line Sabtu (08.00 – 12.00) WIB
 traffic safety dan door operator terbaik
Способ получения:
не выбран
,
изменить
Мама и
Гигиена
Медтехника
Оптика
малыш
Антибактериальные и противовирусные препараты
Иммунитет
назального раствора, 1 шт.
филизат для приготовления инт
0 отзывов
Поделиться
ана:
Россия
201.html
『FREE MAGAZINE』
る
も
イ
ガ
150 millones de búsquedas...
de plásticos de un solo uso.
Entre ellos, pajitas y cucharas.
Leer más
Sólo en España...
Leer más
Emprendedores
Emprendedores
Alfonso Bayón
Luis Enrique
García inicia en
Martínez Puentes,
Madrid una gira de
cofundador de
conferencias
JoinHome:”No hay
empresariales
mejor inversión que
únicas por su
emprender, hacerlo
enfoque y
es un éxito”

• • • •

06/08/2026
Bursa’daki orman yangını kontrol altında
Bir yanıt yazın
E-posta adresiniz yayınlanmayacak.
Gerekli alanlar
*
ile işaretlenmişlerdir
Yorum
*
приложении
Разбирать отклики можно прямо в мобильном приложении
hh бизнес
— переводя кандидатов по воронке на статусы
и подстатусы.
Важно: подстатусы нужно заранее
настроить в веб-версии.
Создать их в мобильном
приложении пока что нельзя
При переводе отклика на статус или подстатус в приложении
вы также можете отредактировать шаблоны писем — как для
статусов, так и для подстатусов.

• • • •

Only lines containing the word "приложении" should be copied from the material above.

Solution for this task
приложении
Разбирать отклики можно прямо в мобильном приложении
приложении пока что нельзя
При переводе отклика на статус или подстатус в приложении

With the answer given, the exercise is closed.